Hyde co-wrote, directed and produced the film as part of her production company Closer Productions. Beginning in August 2011 on location in Adelaide, Hyde decided to cast non-professional performers, only providing them with sections of the script one week at a time, and encouraged them to ad-lib beyond the script.

Del Herbert-Jane, who plays Jane/James, originally joined the project as a gender diversity consultant, before Hyde convinced them to take on the film’s lead role.

In contrast to the transgender James, Herbert-Jane, who has declined to give interviews in support of the film, is, Hyde says, gender-non-conforming; they do not choose to be identified as “he” or “she” but rather as “Del”.

“The character of James and Del are very different,” Hyde says. “But they both know of the experience of being treated differently to how you know yourself. For them to let us access that, with that sort of candour, was an incredible privilege.”

Del’s performance is indeed a remarkable thing to behold, masterfully taking us through the physical and psychological nuances of James’s transition, including his depression when experiencing feelings of being in limbo, and the strain he feels in trying to remain a good parent. Yet ultimately the film offers a positive and inspiring outlook: James’s reserves of bravery and kindness, and his abiding sense of altruism and selflessness as parent and friend are the moorings on which the narrative is built.

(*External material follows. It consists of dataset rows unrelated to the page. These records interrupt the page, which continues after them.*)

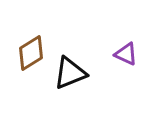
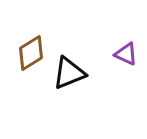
black triangle: moved 1 px left
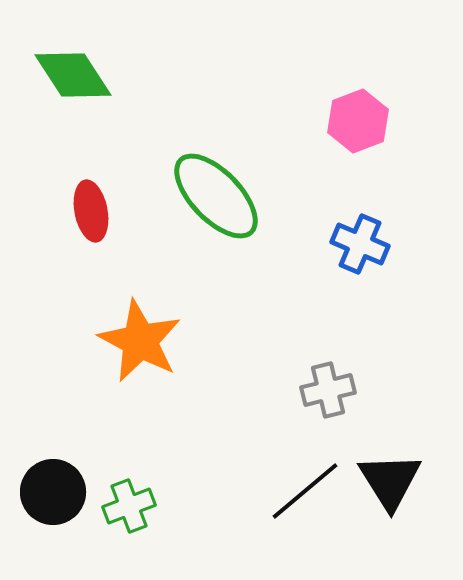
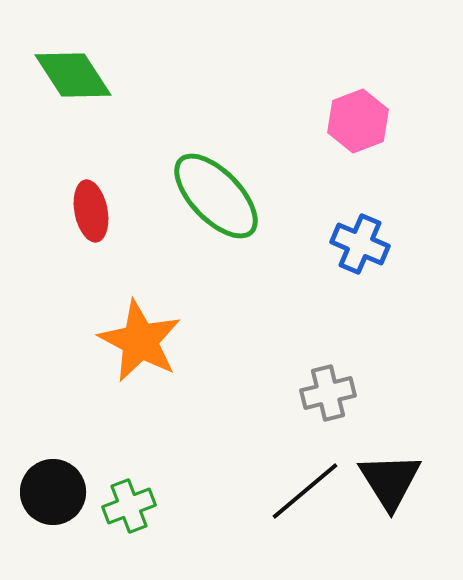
gray cross: moved 3 px down
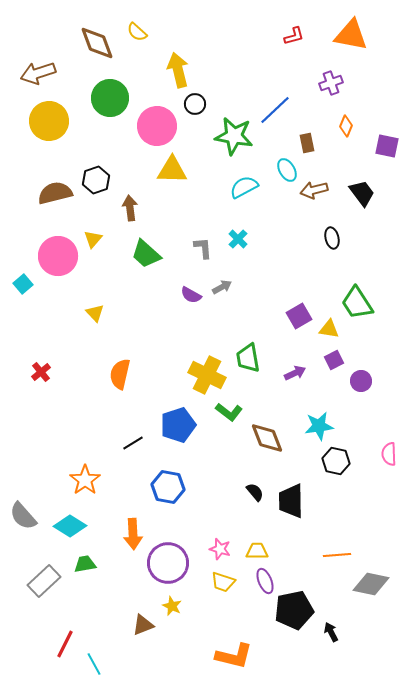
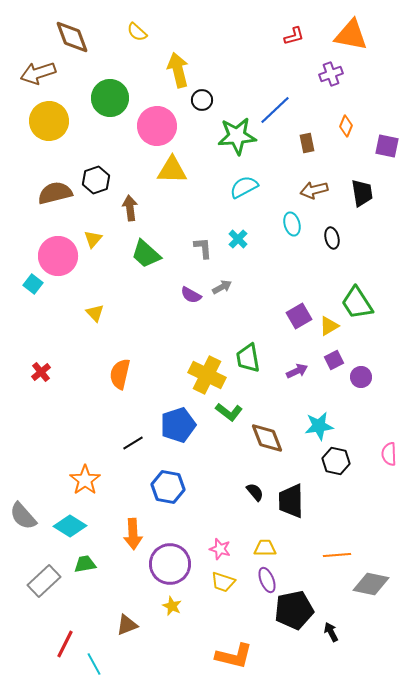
brown diamond at (97, 43): moved 25 px left, 6 px up
purple cross at (331, 83): moved 9 px up
black circle at (195, 104): moved 7 px right, 4 px up
green star at (234, 136): moved 3 px right; rotated 15 degrees counterclockwise
cyan ellipse at (287, 170): moved 5 px right, 54 px down; rotated 15 degrees clockwise
black trapezoid at (362, 193): rotated 28 degrees clockwise
cyan square at (23, 284): moved 10 px right; rotated 12 degrees counterclockwise
yellow triangle at (329, 329): moved 3 px up; rotated 40 degrees counterclockwise
purple arrow at (295, 373): moved 2 px right, 2 px up
purple circle at (361, 381): moved 4 px up
yellow trapezoid at (257, 551): moved 8 px right, 3 px up
purple circle at (168, 563): moved 2 px right, 1 px down
purple ellipse at (265, 581): moved 2 px right, 1 px up
brown triangle at (143, 625): moved 16 px left
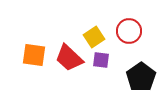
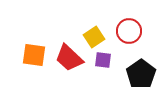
purple square: moved 2 px right
black pentagon: moved 3 px up
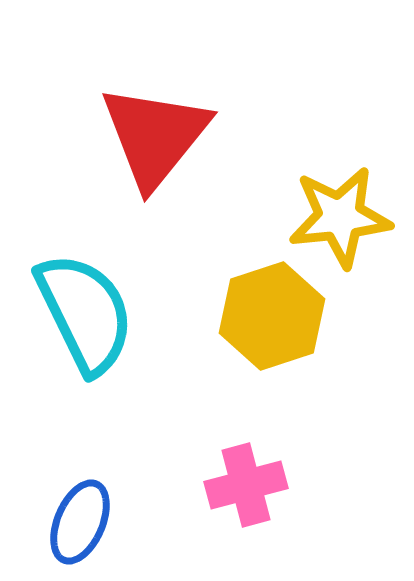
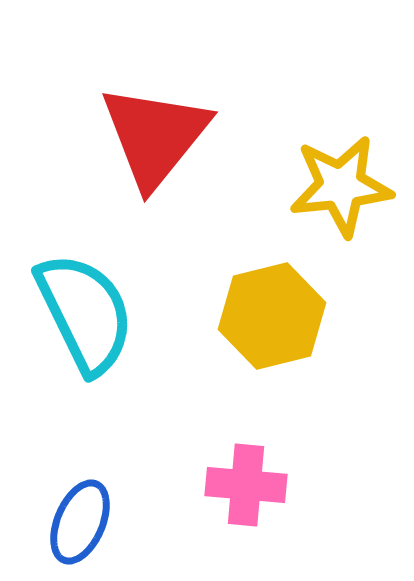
yellow star: moved 1 px right, 31 px up
yellow hexagon: rotated 4 degrees clockwise
pink cross: rotated 20 degrees clockwise
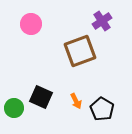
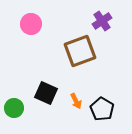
black square: moved 5 px right, 4 px up
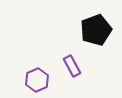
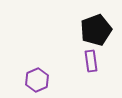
purple rectangle: moved 19 px right, 5 px up; rotated 20 degrees clockwise
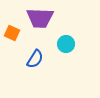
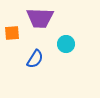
orange square: rotated 28 degrees counterclockwise
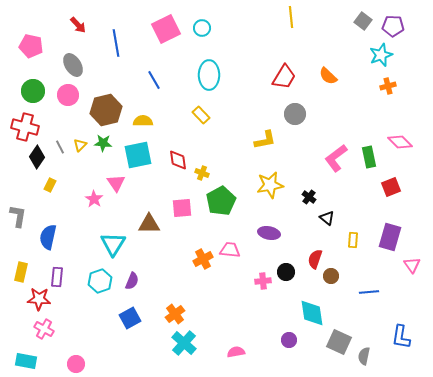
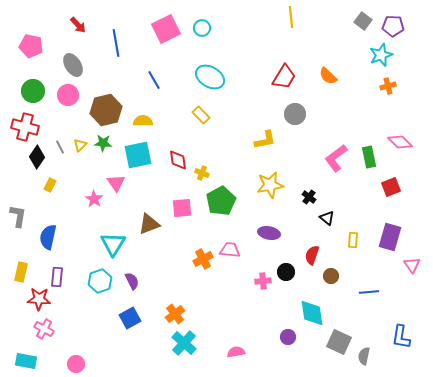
cyan ellipse at (209, 75): moved 1 px right, 2 px down; rotated 60 degrees counterclockwise
brown triangle at (149, 224): rotated 20 degrees counterclockwise
red semicircle at (315, 259): moved 3 px left, 4 px up
purple semicircle at (132, 281): rotated 48 degrees counterclockwise
purple circle at (289, 340): moved 1 px left, 3 px up
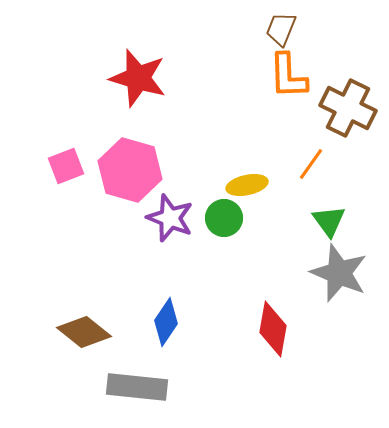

“It’s about two people trying to understand who they are, and where they fit,” Hyde says. “It’s about two people wanting to change, and it’s about a child finally meeting her parent and deciding what relationship she wants out of that.” What did she learn from making the film, I ask Hyde? “I had to accept the film was going to be chaos at times,” she says. “But I learnt that confusion or change need not be treated like the end of the world.”

There’s a pause on the end of the line. “That’s quite a good metaphor for [the making of the] film, actually,” Hyde says, and laughs.